Task to complete: Identify every line in the records below that contains the word "llega" and copy each of those lines in full. Case counts, so match only that exact capitalization.

Dataset records:
· · · · · · ·

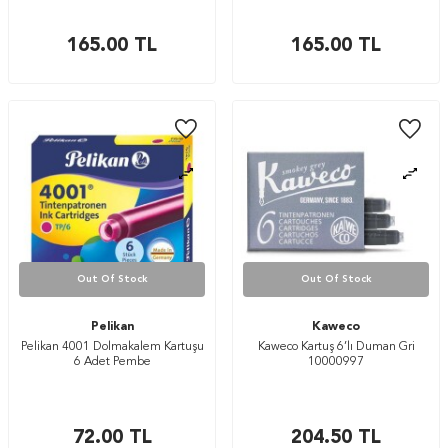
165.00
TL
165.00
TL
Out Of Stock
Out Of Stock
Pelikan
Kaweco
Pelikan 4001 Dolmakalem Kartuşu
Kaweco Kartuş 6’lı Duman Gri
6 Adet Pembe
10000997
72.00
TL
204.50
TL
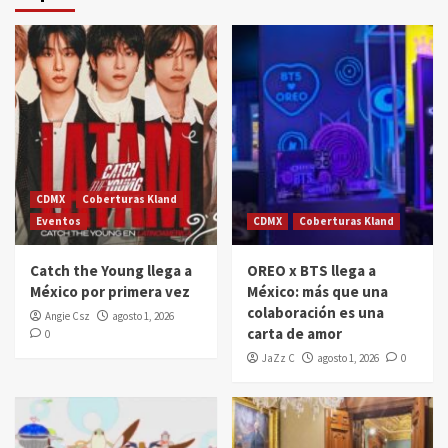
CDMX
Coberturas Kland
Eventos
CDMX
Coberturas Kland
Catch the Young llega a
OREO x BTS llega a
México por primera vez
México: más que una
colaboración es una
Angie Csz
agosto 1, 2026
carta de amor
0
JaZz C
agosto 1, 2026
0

· · · · · · ·

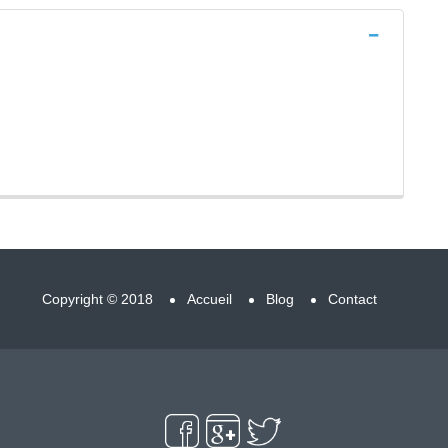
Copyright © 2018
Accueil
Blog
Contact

· · · · · · ·

Response:
Catch the Young llega a
OREO x BTS llega a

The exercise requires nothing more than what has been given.